Ao invés da região norte da península escandinava ou da Islândia, em Portugal não existe um prato propriamente alcalino. Nesta região do mundo podemos encontrar exemplos como o lutefisk, uma espécie de bacalhau curado no qual o peixe é tratado com soda cáustica, ou ainda o kæstur hákarl, que consiste em carne de tubarão fermentada, com pH entre 10-12. É de notar que nos três casos (caneja d' infundice, lutefisk *e *kæstur hákarl) tais pratos estão reservados a eventos festivos ou ritos masculinos.

Como dito anteriormente o meio alcalino dos dois pratos escandinavos deve-se às marinadas. No entanto, no caso da caneja d' infundice o meio não resulta da adição de uma marinada deste tipo, mas sim de compostos básicos que se formam devido à sua composição e ulterior transformação-decomposição do peixe.

O cheiro amoniacal

Os peixes cartilagíneos (Chondrichthyes), onde se incluem os elasmobrânquios, possuem grandes quantidades de ureia no organismo. Por isso se diz que são ureotélicos.

Caso os peixes cartilagíneos não fossem dotados de osmorregulação (processo que mantém o equilíbrio de fluidos e eletrólitos com o ambiente) estariam constantemente a perder água para o meio exterior. No caso dos elasmobrânquios a osmorregulação é possível porque estes peixes acumulam e retêm ureia nos seus fluidos corpóreos, nomeadamente, no sangue. Como resultado, a concentração de solutos é proporcional aos dois meios; no meio interno do peixe e na água do mar (meio isotónico).

Apesar de não ser uma substância tóxica a ureia confere características únicas à carne dos elasmobrânquios. O seu cheiro é singular e o seu sabor é amargo, ligeiramente salgado, por vezes ácido.

Durante o processo que envolve a preparação da caneja d’ infundice a ureia transforma-se em amoníaco, e é por isso que se diz que exala um cheiro forte. É por isso que se diz entre os jagozes que os dias de infundice correspondem a “graus alcoólicos”.

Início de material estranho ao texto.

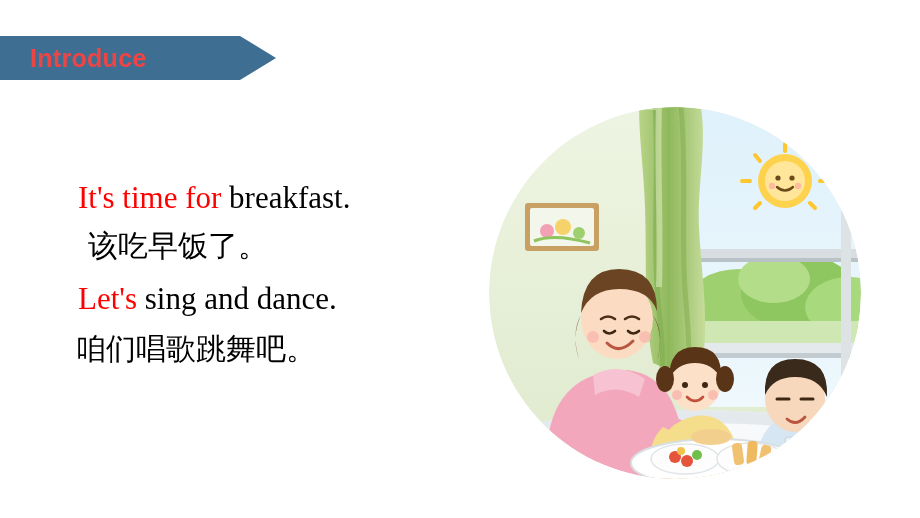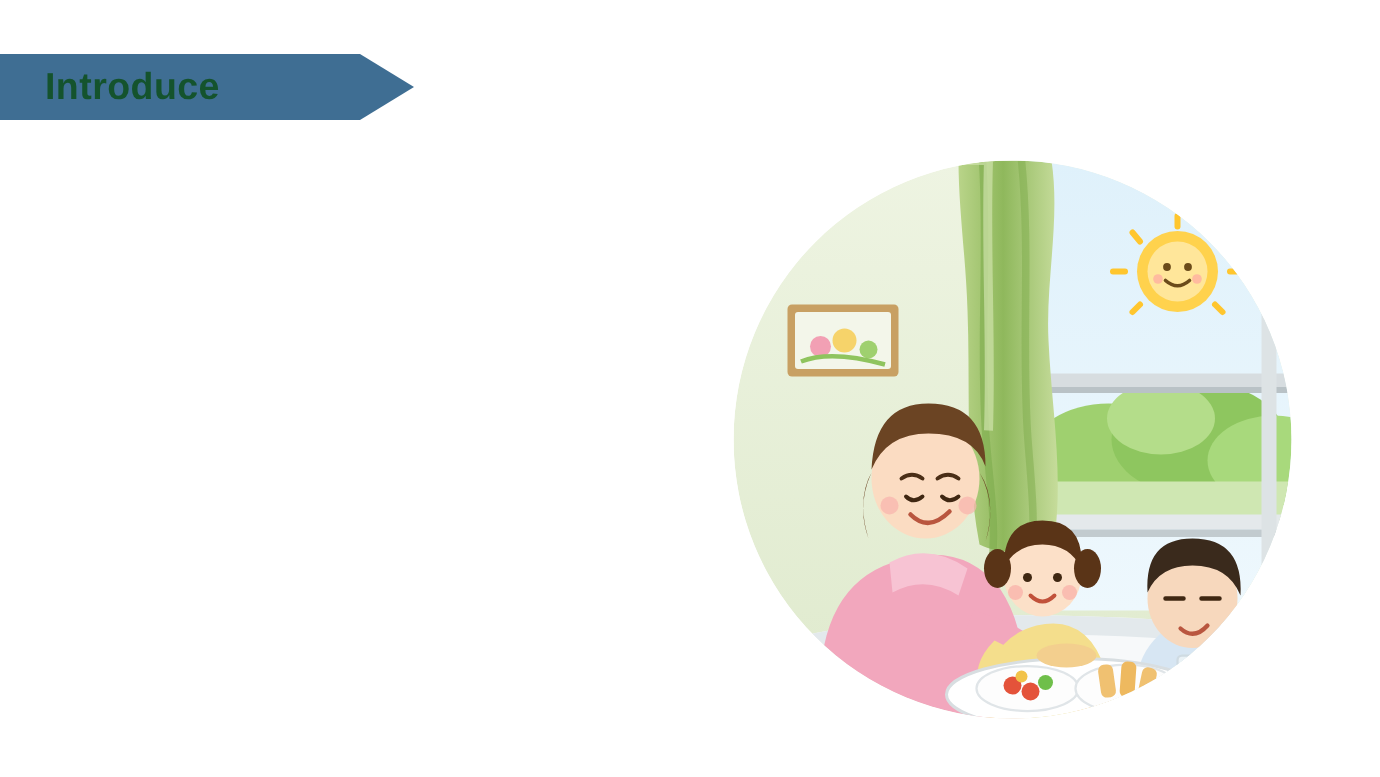--- a/index.html
+++ b/index.html
@@ -53,7 +53,7 @@
     top: 0;
     height: 44px;
     line-height: 44px;
-    color: #14532d;
+    color: #ef4444;
     font-size: 25px;
     font-weight: bold;
     font-family: "Liberation Sans", sans-serif;

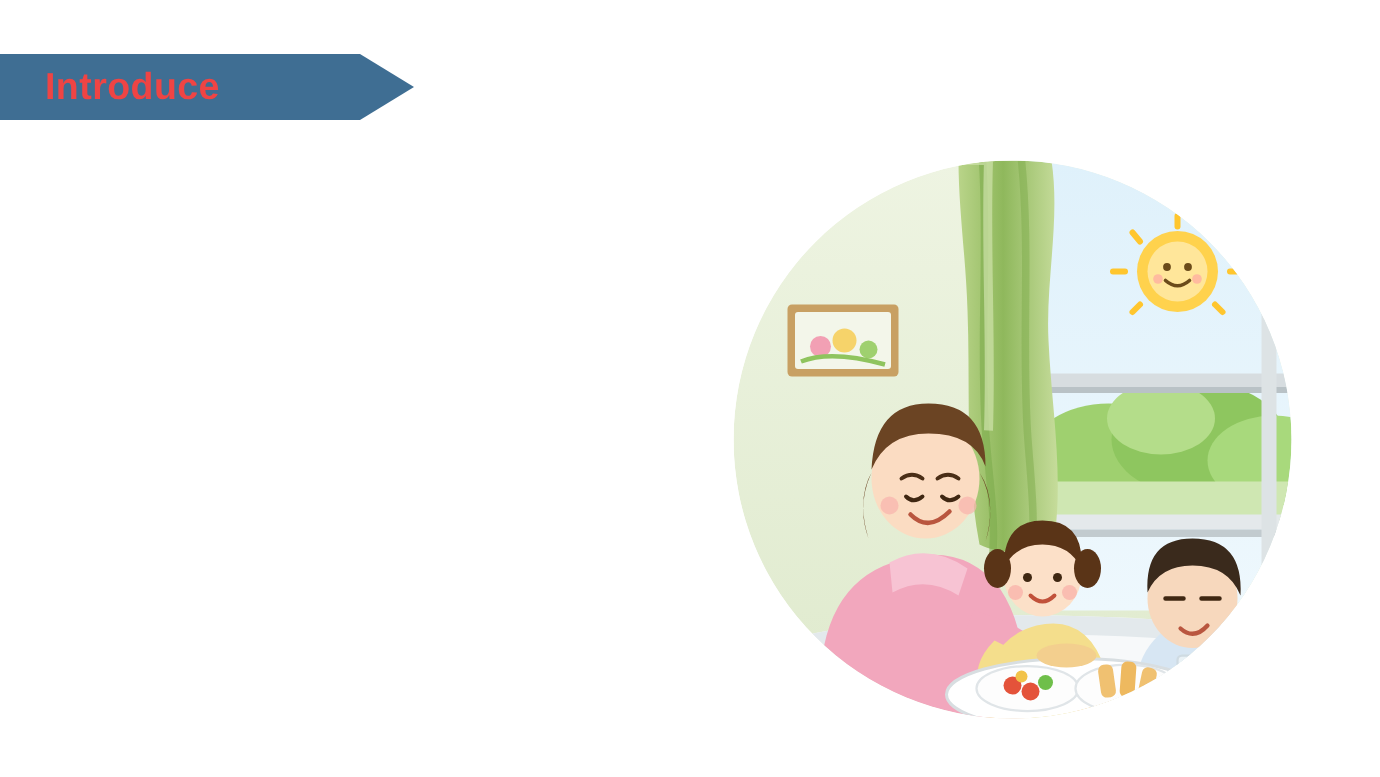--- a/index.html
+++ b/index.html
@@ -110,6 +110,12 @@
     <div class="banner-text">Introduce</div>
   </div>
 
+  <div class="text-block">
+    <div class="line line-en1"><span class="red">It's time for</span><span> breakfast.</span></div>
+    <div class="line line-zh1"><span> 该吃早饭了。</span></div>
+    <div class="line line-en2"><span class="red">Let's</span><span> sing and dance.</span></div>
+    <div class="line line-zh2"><span>咱们唱歌跳舞吧。</span></div>
+  </div>
 
   <div class="photo">
     <svg width="372" height="372" viewBox="0 0 372 372" xmlns="http://www.w3.org/2000/svg">

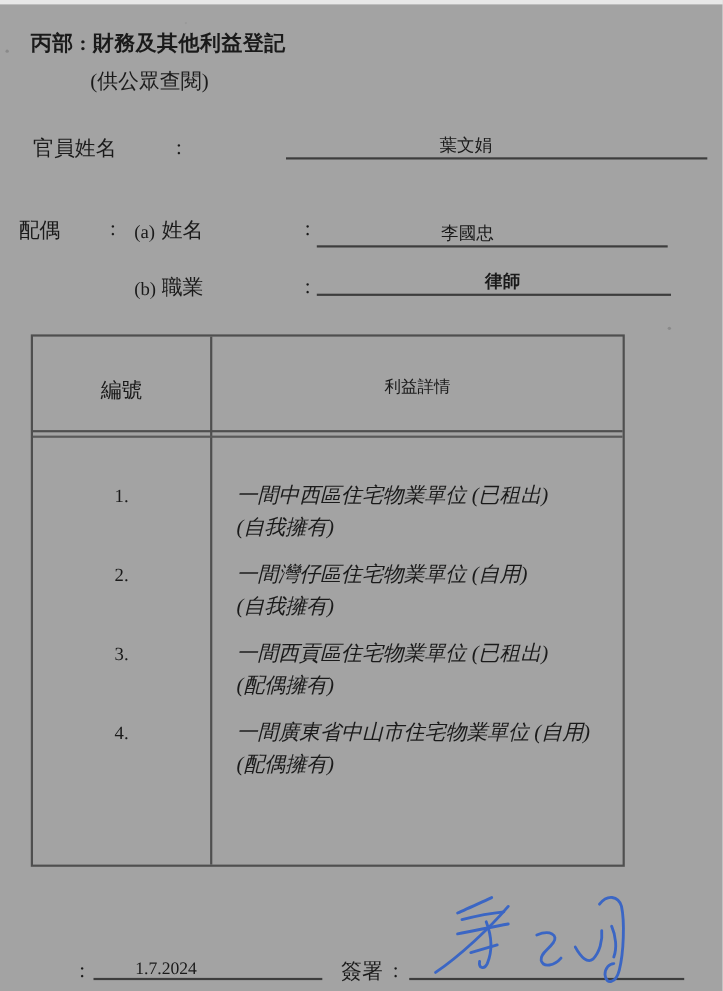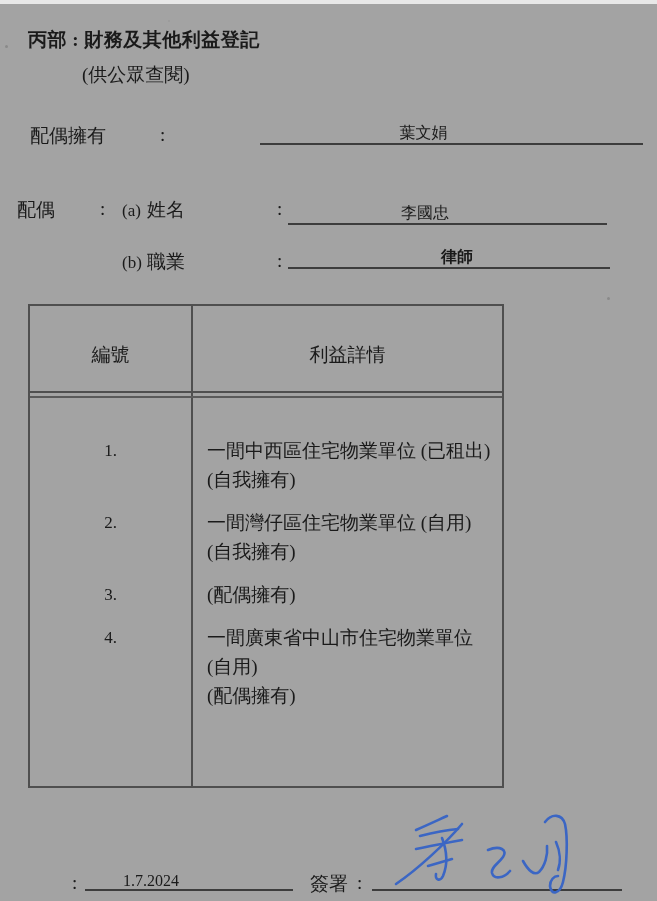--- a/index.html
+++ b/index.html
@@ -42,7 +42,7 @@
   <div class="abs t19 title" style="left:28px;top:25px;">丙部 : 財務及其他利益登記</div>
   <div class="abs t19" style="left:82px;top:60px;">(供公眾查閱)</div>
 
-  <div class="abs t19" style="left:30px;top:121px;">配偶擁有</div>
+  <div class="abs t19" style="left:30px;top:121px;">官員姓名</div>
   <div class="abs t19" style="left:160px;top:120px;">:</div>
   <div class="ufield" style="left:260px;top:116px;width:383px;height:25px;line-height:25px;padding-right:56px;">
     <span>葉文娟</span>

Há ainda um segundo composto também ele nitrogenado não-proteico que desempenha um papel essencial na osmorregulação dos elasmobrânquios. É o chamado N-óxido de trimetilamina que, após a morte do animal é convertido por bactérias em trimetilamina cujo aroma é fedorento, amoniacal e deveras pungente, próximo do que vulgarmente se designa por “cheiro a peixe”.

A verdade é que, se o peixe não for convenientemente tratado irá ser afetado negativamente no que diz respeito à qualidade da sua carne. Contudo, há características negativas que quando exploradas convenientemente oferecem mais-valias sensório-gustativas. Este parece ser o exemplo da caneja d’ infundice, onde o cheiro que se traduz por amoniacal devido às características fisiológicas do tipo de peixes em questão e dos compostos nitrogenados formados proporciona ao comensal uma sensação atípica.

Caso ainda esteja indeciso quanto à prova da caneja d' infundice são os próprios doutores que afirmam que “limpa tudo”. Há ainda afirmações tão curiosas quando se diz que é uma “droga benigna”. Valerá, pois, a pena experimentar esta iguaria, nem que seja uma única vez, porque como dizia Brillat Savarin: “A descoberta de um novo manjar causa mais felicidade ao género humano que a descoberta de uma estrela”. Preparado para tal missão? Desfaça-se de preconceitos e experimente. É que amanhã pode já não subsistir tão bizarra iguaria. De que está à espera?